Remuneration ain't remuneration. Calculating how much you are really getting paid is simple, but involved. Converting that to an hourly rate - in case you were thinking of going contracting - is similarly straightforward, but full of traps. Enter this handy calculator, which I hope helps you sort things out whether you are full-time, part-time, overseas, pondering that job offer, or contracting-looking-to-get-salaried. 

The presets are based on South Australian Government conditions. Note that the employer's superannuation contribution is NOT included as base salary. Nor should it be, in my opinion, because employer contributions are supposed to increase if you make voluntary contributions to superannuation. By 'packaging' your salary and superannuation, you are forced to pay for extra employer contributions as well as your own.

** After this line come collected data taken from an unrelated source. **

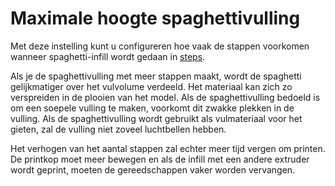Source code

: Maximale hoogte spaghettivulling
====
Met deze instelling kunt u configureren hoe vaak de stappen voorkomen wanneer spaghetti-infill wordt gedaan in [steps](spaghetti_infill_stepped.md).

Als je de spaghettivulling met meer stappen maakt, wordt de spaghetti gelijkmatiger over het vulvolume verdeeld. Het materiaal kan zich zo verspreiden in de plooien van het model. Als de spaghettivulling bedoeld is om een ​​soepele vulling te maken, voorkomt dit zwakke plekken in de vulling. Als de spaghettivulling wordt gebruikt als vulmateriaal voor het gieten, zal de vulling niet zoveel luchtbellen hebben.

Het verhogen van het aantal stappen zal echter meer tijd vergen om printen. De printkop moet meer bewegen en als de infill met een andere extruder wordt geprint, moeten de gereedschappen vaker worden vervangen.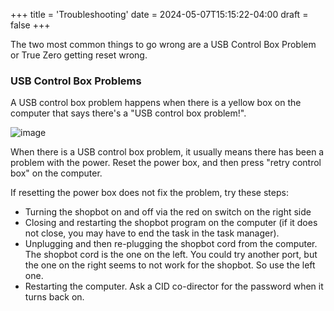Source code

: +++
title = 'Troubleshooting'
date = 2024-05-07T15:15:22-04:00
draft = false
+++

The two most common things to go wrong are a USB Control Box Problem or True Zero getting reset wrong.

### USB Control Box Problems

A USB control box problem happens when there is a yellow box on the computer that says there's a "USB control box problem!".

![image](/images/270.png)

When there is a USB control box problem, it usually means there has been a problem with the power. Reset the power box, and then press "retry control box" on the computer.

If resetting the power box does not fix the problem, try these steps:
- Turning the shopbot on and off via the red on switch on the right side
- Closing and restarting the shopbot program on the computer (if it does not close, you may have to end the task in the task manager).
- Unplugging and then re-plugging the shopbot cord from the computer. The shopbot cord is the one on the left. You could try another port, but the one on the right seems to not work for the shopbot. So use the left one.
- Restarting the computer. Ask a CID co-director for the password when it turns back on.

Tax is a can of worms which I will not open right now. The difficulty lies both in introducing another dimension of calculation, as well as defining what benefits are taxable and what aren't. For example: in Australia superannuation is not taxable, while leave loading is. Benefits like cars and conferences may attract 'Fringe Benefits Tax'. This mess is definitely one for the 'too hard' basket.

The rate to salary calculation involves a recursive binary chop goal-seek algorithm which I am quite proud of.

9 December 2003


15 February 2012 - Removed FrontPage tags. Corrected default long service leave to 5 work days. Added variable hours per day/shift on advice of Mr K. Bettridge esq.